The Indian Minister of State for Home Affairs has claimed the Hindu population in India is decreasing because “Hindus never convert people”.

Kiren Rijiju, tweeting on 13 February, also wrote that “minorities are flourishing”.

His comments were reported in several major Indian newspapers, including The Hindu and Hindustan Times.

He was referring to data from the 2011 census, which indicated that the Hindu share of the nation’s population had decreased to below 80%. According to data published by the government in August 2015, India’s total population was recorded as being 1.21 billion people in 2011, of which Hindus constituted 79.8%, Muslims 14.2%, Christians 2.3%, Sikh 1.7%, Buddhist 0.7% and Jain 0.4%.

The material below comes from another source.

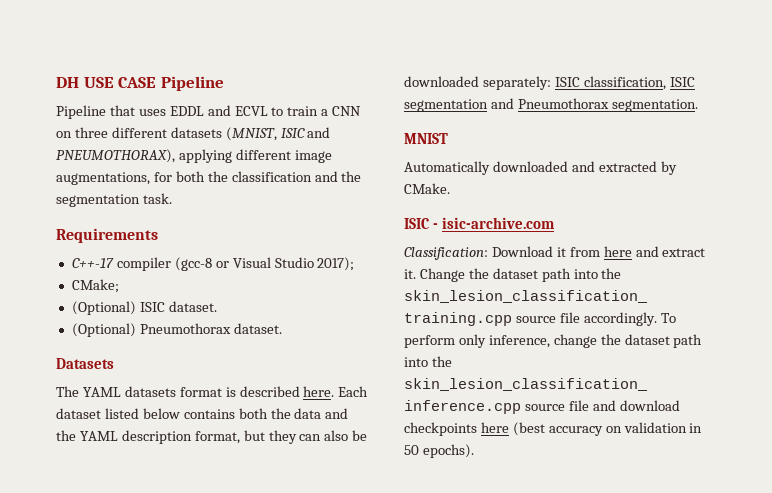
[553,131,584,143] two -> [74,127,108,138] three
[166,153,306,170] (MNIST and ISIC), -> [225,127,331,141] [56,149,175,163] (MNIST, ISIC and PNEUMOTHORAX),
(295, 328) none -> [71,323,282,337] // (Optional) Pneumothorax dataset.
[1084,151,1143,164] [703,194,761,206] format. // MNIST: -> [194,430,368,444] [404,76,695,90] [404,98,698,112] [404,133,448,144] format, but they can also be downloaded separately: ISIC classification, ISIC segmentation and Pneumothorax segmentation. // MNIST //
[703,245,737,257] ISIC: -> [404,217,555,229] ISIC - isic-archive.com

However, last January the international working president for Vishwa Hindu Parishad said more than 500,000 Christians and 250,000 Muslims had reconverted to Hinduism in the past decade through its Ghar Wapsi, or “homecoming”, initiative.

“It is obvious that the Modi administration does not consider Hindu pressure on non-Hindus to return to Hinduism as conversion,” said Rolf Zeegers, analyst at Open Doors’ World Watch Research unit. “The well-known Ghar Wapsi campaign (ongoing since August 2014) has resulted in hundreds of people re-converting to Hinduism (sometimes under huge pressure); this is however not regarded as conversion, but rather as home-coming. In the eyes of radical Hindus, conversion is only in one direction – away from Hinduism. Such statements like the one made by Minister Rijiju only add to the already tense religious atmosphere. It is likely to stimulate more violence from Hindu radicals.”